◆ WHAT IS BEING ASKED:
The answer must consist only of the lines from the line with "oversight and assurance of population" to the line with "main health department", both included, exactly as they stand below.

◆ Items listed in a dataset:
== == ==
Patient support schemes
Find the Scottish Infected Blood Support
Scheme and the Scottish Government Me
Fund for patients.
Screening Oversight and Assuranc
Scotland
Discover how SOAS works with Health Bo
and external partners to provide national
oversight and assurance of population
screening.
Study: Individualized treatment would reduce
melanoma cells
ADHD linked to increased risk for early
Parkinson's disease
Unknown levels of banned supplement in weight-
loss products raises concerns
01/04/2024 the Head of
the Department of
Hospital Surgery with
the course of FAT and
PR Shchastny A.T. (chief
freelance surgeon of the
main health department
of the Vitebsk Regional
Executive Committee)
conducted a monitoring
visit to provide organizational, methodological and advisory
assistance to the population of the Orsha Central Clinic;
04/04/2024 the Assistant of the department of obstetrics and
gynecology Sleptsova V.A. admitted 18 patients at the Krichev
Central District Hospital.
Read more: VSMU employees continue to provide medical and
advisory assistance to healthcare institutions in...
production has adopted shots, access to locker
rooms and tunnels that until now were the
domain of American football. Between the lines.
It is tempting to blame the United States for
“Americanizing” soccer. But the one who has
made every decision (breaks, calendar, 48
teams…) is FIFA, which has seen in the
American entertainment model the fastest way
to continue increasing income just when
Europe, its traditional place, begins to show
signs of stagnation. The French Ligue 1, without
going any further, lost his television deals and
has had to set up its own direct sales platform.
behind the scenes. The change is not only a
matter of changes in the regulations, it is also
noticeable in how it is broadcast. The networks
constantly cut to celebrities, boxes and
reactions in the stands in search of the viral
== == ==
◆ SOLUTION TO THE EXERCISE:
oversight and assurance of population
screening.
Study: Individualized treatment would reduce
melanoma cells
ADHD linked to increased risk for early
Parkinson's disease
Unknown levels of banned supplement in weight-
loss products raises concerns
01/04/2024 the Head of
the Department of
Hospital Surgery with
the course of FAT and
PR Shchastny A.T. (chief
freelance surgeon of the
main health department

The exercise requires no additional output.